* _Your objective_
Which lines in the records below mention the word "tail"? Copy each one out.

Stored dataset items
+===+

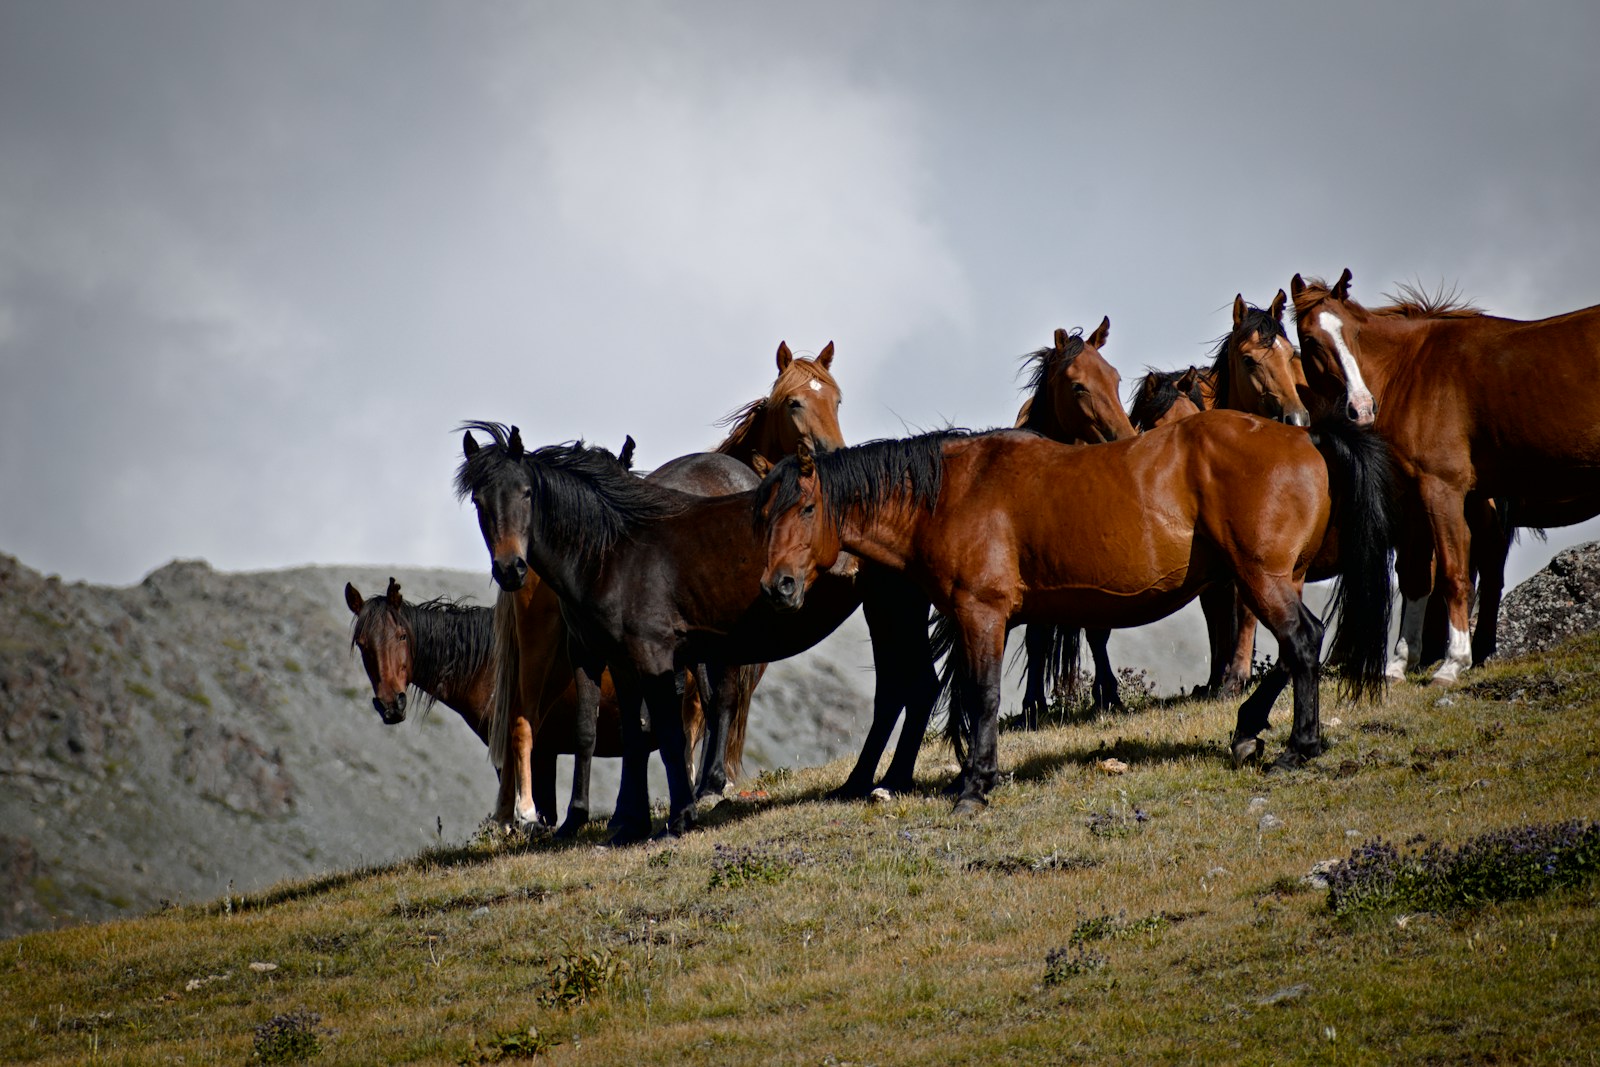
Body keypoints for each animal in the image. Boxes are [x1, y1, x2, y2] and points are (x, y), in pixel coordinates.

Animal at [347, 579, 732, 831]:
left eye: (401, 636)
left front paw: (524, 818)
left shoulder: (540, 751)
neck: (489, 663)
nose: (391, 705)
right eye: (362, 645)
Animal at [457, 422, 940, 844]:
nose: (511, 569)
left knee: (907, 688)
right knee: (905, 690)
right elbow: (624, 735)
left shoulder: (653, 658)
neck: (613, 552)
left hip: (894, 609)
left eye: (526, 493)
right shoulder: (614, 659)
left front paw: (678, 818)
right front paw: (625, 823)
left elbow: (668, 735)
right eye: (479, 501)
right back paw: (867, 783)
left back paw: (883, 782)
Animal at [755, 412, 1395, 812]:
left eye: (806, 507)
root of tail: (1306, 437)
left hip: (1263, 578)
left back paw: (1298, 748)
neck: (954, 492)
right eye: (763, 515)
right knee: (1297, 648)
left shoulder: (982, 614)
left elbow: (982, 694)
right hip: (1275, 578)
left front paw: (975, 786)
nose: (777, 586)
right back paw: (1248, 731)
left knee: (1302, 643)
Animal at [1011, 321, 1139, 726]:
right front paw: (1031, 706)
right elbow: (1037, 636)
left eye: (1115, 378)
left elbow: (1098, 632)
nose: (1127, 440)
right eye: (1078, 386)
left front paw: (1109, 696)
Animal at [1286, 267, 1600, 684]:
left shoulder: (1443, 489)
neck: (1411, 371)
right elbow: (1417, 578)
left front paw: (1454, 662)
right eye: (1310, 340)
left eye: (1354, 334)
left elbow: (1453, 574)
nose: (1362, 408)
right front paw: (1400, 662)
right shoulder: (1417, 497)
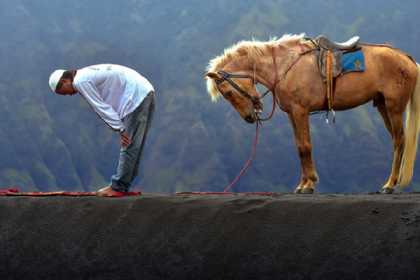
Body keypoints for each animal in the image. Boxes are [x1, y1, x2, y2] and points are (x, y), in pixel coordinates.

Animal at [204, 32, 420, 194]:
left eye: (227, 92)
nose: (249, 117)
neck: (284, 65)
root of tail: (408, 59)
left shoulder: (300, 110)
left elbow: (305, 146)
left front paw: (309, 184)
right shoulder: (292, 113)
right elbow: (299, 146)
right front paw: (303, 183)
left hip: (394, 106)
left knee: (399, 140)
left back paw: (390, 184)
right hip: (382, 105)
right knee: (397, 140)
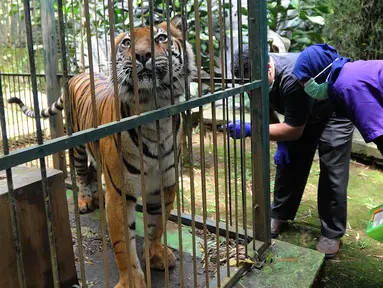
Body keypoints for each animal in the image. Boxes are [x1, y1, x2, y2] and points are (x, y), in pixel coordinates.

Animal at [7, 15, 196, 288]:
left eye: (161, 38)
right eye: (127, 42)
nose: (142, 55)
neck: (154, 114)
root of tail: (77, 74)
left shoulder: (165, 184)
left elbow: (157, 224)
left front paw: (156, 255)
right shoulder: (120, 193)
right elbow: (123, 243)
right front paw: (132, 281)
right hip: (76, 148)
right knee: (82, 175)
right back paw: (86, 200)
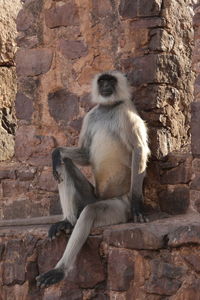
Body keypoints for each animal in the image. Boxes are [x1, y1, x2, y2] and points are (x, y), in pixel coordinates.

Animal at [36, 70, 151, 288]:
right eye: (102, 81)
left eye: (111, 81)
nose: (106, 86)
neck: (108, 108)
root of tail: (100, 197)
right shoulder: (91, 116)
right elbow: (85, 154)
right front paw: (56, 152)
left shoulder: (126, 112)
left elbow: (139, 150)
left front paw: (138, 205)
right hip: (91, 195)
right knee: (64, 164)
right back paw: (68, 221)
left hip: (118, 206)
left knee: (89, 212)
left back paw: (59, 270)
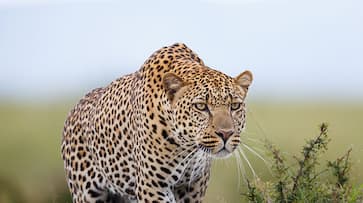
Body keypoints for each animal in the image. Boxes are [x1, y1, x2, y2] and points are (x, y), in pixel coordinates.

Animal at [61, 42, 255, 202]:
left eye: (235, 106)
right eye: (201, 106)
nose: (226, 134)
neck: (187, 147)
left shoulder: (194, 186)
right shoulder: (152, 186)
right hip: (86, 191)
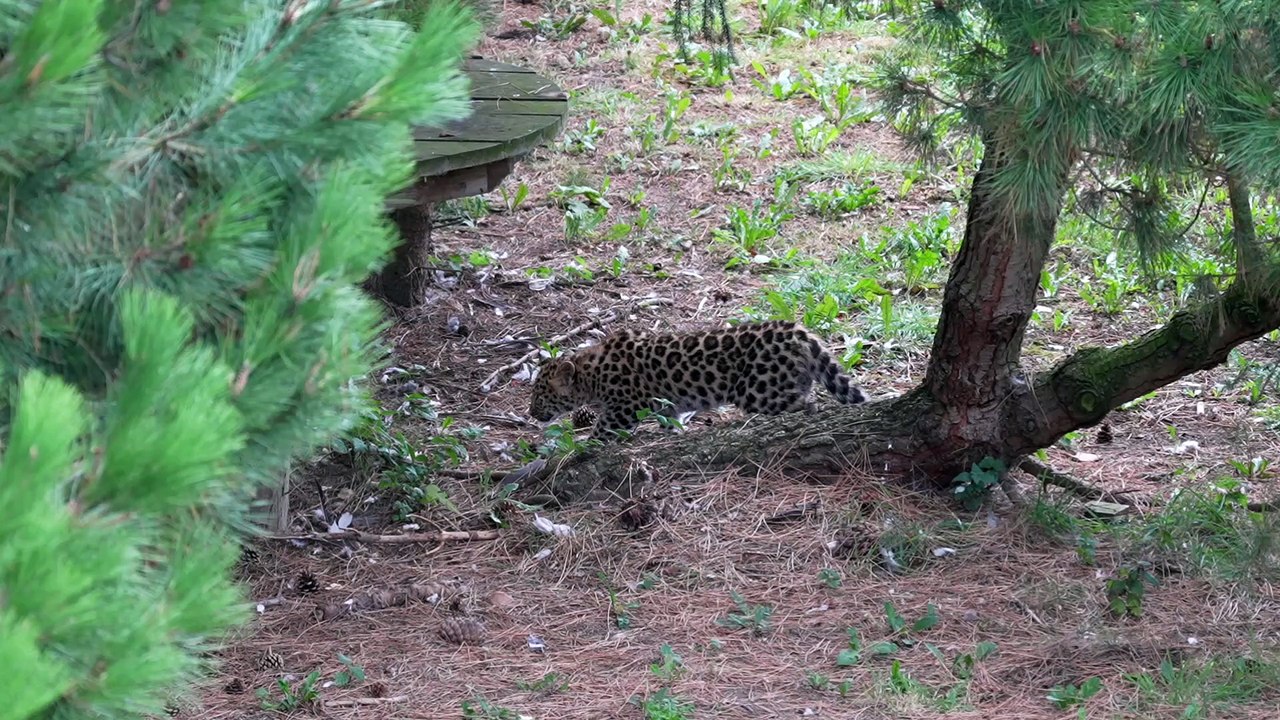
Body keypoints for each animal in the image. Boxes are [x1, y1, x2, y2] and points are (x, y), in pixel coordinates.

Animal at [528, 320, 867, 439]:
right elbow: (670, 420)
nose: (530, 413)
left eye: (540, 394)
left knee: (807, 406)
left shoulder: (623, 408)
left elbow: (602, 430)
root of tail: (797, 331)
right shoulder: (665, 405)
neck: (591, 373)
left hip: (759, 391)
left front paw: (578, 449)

+===+

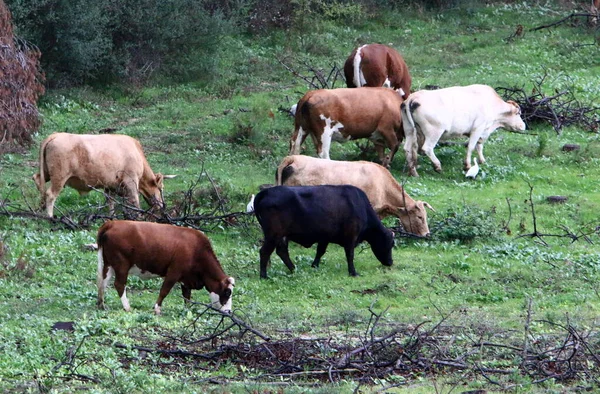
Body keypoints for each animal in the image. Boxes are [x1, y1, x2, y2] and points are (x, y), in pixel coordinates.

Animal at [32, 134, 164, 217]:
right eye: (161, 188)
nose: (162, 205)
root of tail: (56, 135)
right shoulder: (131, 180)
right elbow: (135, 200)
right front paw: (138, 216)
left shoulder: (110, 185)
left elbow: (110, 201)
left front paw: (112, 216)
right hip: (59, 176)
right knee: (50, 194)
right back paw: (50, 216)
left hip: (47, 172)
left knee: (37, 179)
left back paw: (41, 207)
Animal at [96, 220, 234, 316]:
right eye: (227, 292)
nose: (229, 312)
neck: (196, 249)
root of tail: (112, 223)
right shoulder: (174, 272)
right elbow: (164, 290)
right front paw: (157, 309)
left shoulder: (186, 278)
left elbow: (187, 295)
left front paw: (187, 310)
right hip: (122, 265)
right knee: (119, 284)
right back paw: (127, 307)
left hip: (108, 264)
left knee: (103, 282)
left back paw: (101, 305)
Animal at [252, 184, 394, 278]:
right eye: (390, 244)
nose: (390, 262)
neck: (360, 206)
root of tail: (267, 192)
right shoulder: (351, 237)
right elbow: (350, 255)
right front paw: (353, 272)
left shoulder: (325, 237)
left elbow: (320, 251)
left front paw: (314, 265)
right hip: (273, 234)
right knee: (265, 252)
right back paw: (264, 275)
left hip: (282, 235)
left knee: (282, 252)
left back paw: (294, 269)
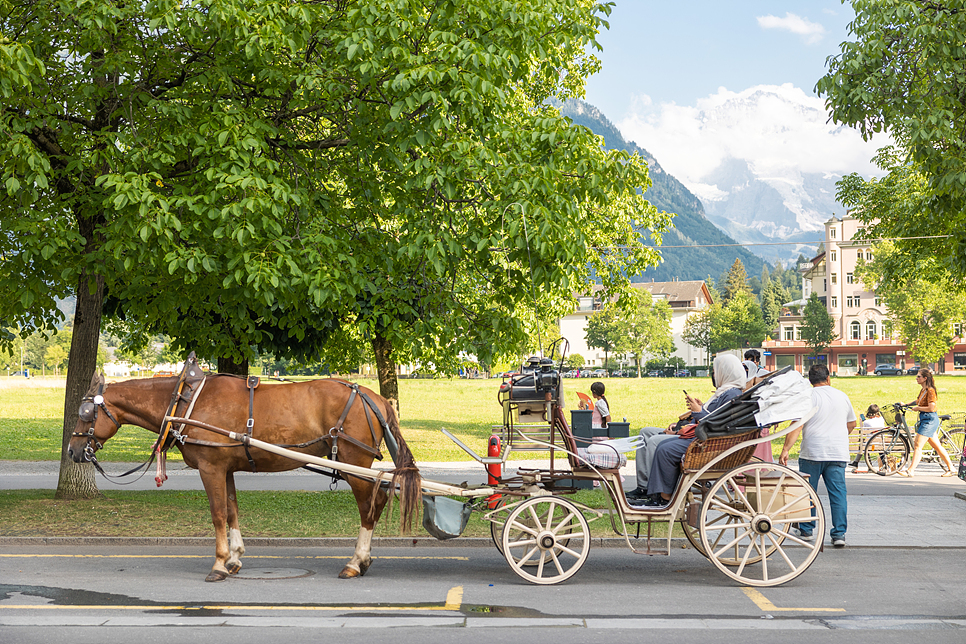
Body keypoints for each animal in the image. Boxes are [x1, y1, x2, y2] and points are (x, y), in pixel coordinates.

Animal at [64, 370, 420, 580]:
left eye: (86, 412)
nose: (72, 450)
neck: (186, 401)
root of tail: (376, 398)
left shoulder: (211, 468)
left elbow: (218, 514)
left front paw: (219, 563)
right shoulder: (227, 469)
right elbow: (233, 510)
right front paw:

+===+

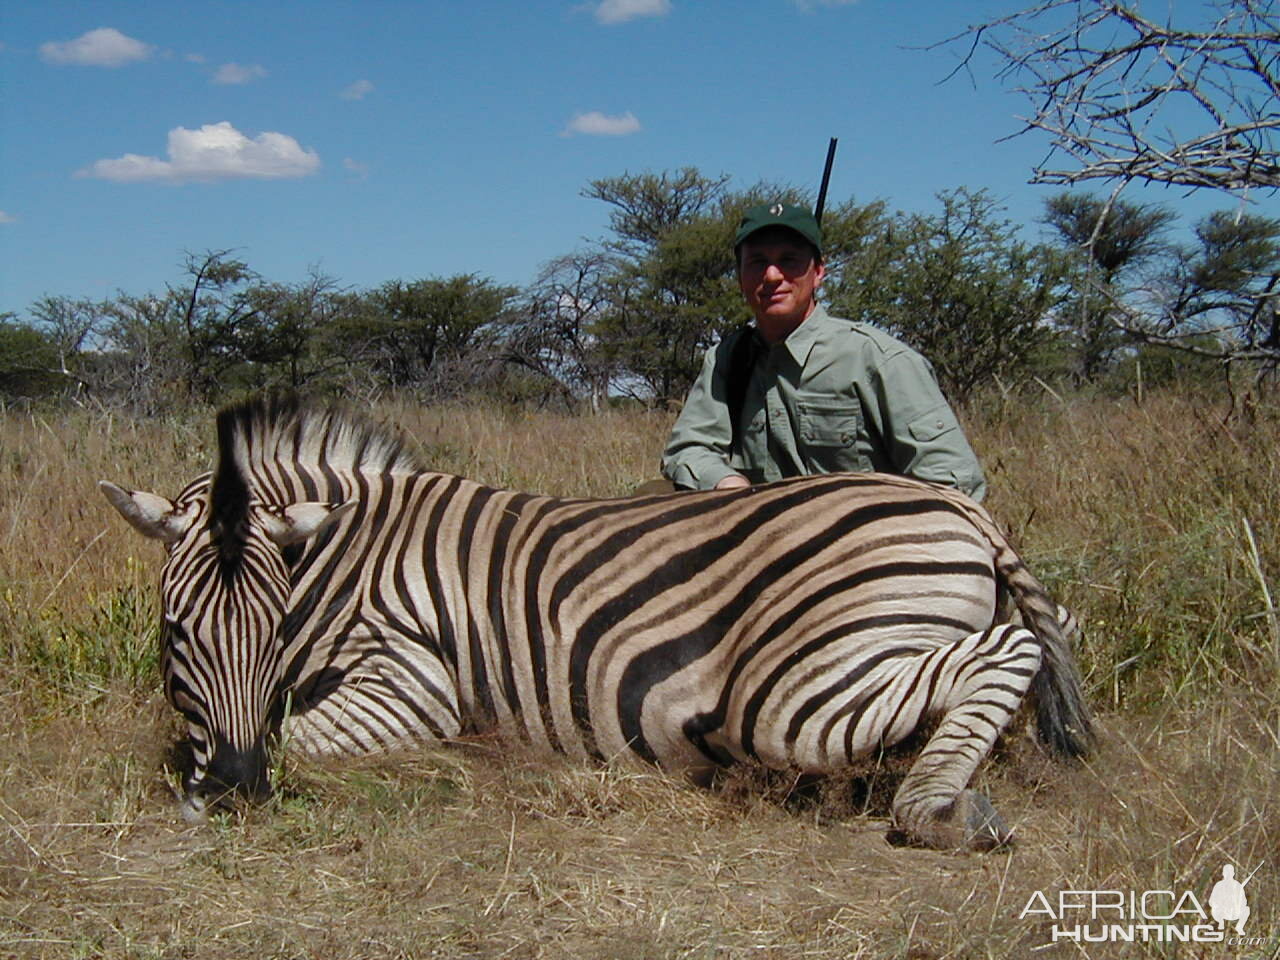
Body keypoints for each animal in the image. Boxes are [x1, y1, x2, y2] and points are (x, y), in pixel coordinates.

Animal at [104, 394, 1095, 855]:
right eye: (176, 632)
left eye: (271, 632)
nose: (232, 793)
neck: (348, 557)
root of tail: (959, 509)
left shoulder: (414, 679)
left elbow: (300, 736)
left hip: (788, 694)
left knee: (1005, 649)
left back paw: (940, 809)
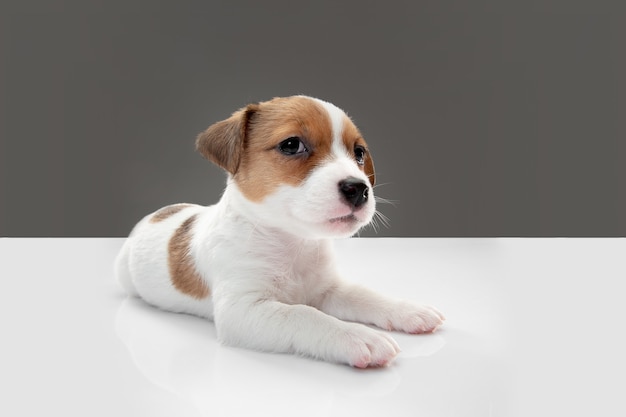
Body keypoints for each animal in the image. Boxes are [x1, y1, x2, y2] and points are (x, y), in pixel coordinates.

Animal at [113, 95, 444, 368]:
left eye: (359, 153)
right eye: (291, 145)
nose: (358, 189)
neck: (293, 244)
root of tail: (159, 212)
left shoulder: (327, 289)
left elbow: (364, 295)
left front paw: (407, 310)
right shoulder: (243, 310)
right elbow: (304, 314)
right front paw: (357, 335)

+===+

* _Problem solution_
root of tail: (1306, 437)
root of tail: (408, 59)
root of tail: (77, 74)
root of tail: (100, 197)
root of tail: (797, 331)
root of tail: (56, 135)
root of tail: (112, 223)
root of tail: (267, 192)
root of tail: (376, 398)
root of tail: (959, 509)
root of tail: (159, 212)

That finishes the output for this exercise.